Seguí el camino de pierda para no perderme. A lo lejos vi una casa iluminada, lo que era extraño. Todos aquí emigraron después del asesinato de la señora de la tiendita. Lo que provocó que los terrenos perdieran valor y los comuneros dejaran de interesarse por las tierras. Me dieron ganas de preguntar si  habían visto lo mismo que yo. Sólo que esa casa parecía muerta, como si los dueños hubiesen prendido la luz antes de irse y ese foco estuviera en resistencia antes de apagarse en espera de sus dueños.  Continúe caminando. El sonido de unas ramas quebradas me puso en alerta. Apagué mi linterna y procuré calmar mi respiración. Vaya que uno reacciona de manera inesperada ante el miedo. Pude haberme quedado en casa y continuar contemplando la noche. La hojarasca seca se quebraba de forma sutil y cada vez se escuchaba más cercana, el latido de mi corazón fue tan fuerte que sentí cómo se escuchaba fuera de mí. Una  figura ancha, inmensa, casi humana,  llena de claroscuros formados por la noche se irguió frente a mí. Agaché la mirada. Su cuerpo liberaba un aroma a azufre y sus heridas se recuperaban de forma extraordinaria. Dicen que el infierno tiene un lugar físico en la Tierra, yo lo encontré.

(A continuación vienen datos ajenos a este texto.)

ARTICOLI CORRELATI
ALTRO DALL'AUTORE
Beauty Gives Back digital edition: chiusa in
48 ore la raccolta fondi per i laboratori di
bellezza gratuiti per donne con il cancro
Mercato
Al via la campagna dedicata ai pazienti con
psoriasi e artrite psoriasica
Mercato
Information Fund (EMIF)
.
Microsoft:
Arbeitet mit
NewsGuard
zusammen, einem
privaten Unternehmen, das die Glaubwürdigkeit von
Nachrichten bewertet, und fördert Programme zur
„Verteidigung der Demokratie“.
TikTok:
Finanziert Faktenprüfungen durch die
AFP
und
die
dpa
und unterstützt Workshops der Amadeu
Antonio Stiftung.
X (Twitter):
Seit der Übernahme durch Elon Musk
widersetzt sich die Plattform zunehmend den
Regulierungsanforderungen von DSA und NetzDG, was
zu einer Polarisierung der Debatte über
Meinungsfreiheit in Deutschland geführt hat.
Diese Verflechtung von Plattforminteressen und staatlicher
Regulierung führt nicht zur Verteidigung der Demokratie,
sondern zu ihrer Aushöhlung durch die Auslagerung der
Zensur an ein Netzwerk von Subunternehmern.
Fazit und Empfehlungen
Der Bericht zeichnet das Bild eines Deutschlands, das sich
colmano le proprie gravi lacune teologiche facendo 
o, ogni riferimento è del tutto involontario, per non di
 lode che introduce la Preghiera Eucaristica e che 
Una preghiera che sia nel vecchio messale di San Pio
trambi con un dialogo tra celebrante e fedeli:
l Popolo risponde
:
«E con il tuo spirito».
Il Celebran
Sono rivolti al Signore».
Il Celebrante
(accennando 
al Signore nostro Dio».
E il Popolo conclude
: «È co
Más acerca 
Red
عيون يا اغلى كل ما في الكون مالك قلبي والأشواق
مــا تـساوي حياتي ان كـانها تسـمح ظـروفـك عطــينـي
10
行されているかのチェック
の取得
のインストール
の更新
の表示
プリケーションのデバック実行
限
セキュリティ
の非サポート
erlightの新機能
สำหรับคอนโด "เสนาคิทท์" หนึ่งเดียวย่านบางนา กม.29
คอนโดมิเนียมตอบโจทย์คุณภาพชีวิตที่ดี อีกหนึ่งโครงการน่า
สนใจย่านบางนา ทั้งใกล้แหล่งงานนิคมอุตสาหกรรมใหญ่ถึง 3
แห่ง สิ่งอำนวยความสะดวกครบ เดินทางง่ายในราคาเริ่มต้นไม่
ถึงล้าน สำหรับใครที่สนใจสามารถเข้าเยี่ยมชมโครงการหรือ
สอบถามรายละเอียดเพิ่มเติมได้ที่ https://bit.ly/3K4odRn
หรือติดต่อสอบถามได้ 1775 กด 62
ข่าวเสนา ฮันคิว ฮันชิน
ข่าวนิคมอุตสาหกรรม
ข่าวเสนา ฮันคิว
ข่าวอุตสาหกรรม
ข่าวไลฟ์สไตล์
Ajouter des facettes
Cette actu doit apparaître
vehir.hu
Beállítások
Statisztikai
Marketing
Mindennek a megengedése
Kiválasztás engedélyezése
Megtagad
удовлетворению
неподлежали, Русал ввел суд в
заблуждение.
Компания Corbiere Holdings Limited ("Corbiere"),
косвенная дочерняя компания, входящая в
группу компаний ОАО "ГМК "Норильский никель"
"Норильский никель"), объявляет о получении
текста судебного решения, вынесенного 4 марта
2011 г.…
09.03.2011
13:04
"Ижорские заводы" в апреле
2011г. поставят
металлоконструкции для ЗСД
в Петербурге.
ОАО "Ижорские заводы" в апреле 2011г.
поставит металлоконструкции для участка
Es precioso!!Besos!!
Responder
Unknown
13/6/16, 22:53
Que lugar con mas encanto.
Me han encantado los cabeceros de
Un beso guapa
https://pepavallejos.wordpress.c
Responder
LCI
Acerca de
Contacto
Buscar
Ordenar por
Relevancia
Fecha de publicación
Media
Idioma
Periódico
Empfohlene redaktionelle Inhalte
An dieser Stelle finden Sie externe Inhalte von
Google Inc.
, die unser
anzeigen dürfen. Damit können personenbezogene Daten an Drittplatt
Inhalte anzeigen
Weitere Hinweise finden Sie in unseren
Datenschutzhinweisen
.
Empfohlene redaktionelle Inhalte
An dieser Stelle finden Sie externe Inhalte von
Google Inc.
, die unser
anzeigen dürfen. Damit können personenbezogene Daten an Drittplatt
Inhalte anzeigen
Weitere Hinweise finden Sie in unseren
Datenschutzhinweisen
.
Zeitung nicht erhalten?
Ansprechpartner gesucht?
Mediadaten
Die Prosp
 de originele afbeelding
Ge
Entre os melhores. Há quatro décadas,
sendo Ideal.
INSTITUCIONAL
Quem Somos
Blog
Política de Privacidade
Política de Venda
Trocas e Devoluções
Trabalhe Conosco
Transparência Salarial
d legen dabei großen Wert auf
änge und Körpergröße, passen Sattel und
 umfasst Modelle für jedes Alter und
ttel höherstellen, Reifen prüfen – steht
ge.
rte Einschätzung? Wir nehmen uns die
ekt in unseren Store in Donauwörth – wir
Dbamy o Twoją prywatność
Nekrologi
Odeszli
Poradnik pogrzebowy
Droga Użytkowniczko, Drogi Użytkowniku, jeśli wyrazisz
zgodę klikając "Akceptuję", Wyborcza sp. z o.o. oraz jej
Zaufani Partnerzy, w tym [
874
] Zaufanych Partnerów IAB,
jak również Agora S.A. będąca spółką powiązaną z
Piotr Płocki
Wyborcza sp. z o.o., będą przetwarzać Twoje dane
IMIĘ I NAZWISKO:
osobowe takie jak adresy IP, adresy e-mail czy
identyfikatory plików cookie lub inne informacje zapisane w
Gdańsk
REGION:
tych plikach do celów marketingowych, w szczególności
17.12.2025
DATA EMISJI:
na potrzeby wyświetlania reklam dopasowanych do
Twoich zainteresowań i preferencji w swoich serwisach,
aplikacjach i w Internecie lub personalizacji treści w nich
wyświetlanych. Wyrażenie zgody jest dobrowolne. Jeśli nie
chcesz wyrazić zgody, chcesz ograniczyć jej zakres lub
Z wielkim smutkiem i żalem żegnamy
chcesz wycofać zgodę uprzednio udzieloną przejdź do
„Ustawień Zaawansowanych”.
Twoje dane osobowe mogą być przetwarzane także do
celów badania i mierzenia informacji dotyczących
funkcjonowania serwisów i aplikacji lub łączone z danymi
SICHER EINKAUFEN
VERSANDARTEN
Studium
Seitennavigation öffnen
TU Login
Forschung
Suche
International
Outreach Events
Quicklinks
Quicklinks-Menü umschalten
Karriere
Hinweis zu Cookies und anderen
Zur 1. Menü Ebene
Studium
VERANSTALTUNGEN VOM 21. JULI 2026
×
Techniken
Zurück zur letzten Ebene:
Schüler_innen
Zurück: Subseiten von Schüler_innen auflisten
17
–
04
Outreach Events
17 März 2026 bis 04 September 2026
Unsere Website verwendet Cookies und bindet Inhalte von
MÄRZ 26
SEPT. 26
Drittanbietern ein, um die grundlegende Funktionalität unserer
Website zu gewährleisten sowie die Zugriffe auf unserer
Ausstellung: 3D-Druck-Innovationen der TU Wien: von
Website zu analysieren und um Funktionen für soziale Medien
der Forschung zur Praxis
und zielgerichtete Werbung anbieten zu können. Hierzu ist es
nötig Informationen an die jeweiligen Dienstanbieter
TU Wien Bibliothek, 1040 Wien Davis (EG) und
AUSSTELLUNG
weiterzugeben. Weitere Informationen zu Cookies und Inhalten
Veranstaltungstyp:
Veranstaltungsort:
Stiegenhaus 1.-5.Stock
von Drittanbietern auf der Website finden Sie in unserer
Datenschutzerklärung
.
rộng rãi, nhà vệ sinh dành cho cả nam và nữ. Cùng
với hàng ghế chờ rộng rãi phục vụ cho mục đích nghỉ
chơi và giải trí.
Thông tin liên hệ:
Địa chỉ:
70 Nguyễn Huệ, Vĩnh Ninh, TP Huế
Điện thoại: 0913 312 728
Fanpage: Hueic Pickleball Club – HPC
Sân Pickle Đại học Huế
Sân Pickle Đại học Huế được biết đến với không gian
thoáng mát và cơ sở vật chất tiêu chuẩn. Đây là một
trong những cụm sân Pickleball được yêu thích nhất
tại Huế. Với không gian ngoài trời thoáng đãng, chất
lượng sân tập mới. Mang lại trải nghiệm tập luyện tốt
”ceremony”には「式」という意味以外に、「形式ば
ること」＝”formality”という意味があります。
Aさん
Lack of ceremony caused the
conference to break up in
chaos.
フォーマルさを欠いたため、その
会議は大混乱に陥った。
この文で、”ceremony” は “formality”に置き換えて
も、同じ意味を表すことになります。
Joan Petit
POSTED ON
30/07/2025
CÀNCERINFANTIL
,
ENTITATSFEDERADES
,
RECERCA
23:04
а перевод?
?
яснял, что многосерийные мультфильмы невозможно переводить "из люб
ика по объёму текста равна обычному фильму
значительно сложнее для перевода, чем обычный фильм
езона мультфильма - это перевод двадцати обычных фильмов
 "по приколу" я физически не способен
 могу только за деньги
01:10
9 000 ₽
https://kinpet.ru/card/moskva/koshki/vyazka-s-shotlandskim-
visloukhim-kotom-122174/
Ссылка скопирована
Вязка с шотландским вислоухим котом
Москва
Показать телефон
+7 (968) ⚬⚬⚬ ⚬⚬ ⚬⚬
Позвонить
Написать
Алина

Siempre me he sentido atraída por almas viciosas, esas que llaman perdidas, pero este ser no tenía una. Lo convertí en un mi objeto de observación favorito. Se presentaba ante mí inmaculado, lleno de una oscura vanidad que lo adornaba. Amanecía desnudo frente a mí y por esas incompresibles formas del amor, lo adoraba. Hubo noches en las que  él se sentaba en la entrada y sólo veía la luna. Me fascinaba la idea de algún día conocer sus pensamientos. La falsa idea de su inocencia se apoderó de mí. Tenía ganas de corromperlo, de hacerlo mío. Enloquecía cada vez que me tocaba. Era capaz de todo. Me convertí en su esclava. Nadie podrá jamás entender mi fascinación. No sabía nada de él, pero yo creí poder descifrar los misterios de su silencio en cada caricia.

Un día la locura terminó por apoderarse de mí. Le pedí que se fuera. Lo hizo sin necesidad de ruegos. Encloquecí más. Necesitaba rogarle, esa súplica me habría hecho creer que en algo le importaba. En la noche fuí en su búsqueda. Me hinqué frente a él, le rogué que nunca se fuera. Mis ojos estaban llenos de lágrimas y mi corazón guardaba la más grande desesperación. Un amante siempre es un esclavo y yo soy tuya. Sólo tuya. Le dije besando cada poro de su piel. No sé por qué cuando uno se enamora se despierta algo, hasta ese momento desconocido, que cree morirse ante el abandono del otro. Pero él no me abandonaba, sólo no me quería.  Cansada de este vacío tomé mi auto y conduje sin rumbo durante horas. La carretera y el sonido del motor me anestesiaban. La rabia que despierta la desesperación de no saberse amado te hacen desear la muerte.

    Regresé a casa. Dispuesta a irme. Él me esperaba en la entrada. Sentí el peso del universo en mi pecho. Dudé en bajarme del auto, probablemente fue la única oportunidad real que tuve para escapar. Lo miré, supe mi deber. Mis deseos me regresaron a él. Me tomó de la cintura, la desesperación lo guiaba, besó mi cuello y después mi boca. Tomé su mano y la puse en mi pecho. Siente este corazón que solo late para ti.  Terminada la oración se alejó. Era marioneta de sus deseos. Lo que él quisiera cuando quisiera era mi meta de vida. Si me miraba, entonces, cantaba durante el día; si en la noche olvidaba esa caricia me extraviaba en terribles pesadillas. Él es la costumbre de la que no puedo escapar, el sentimiento que se apodera de mí y me sumerge en la locura haciéndome creer la mujer más poderosa en la Tierra. Guardo la costumbre de perderme en sus caricias porque en ellas descubro la razón del universo.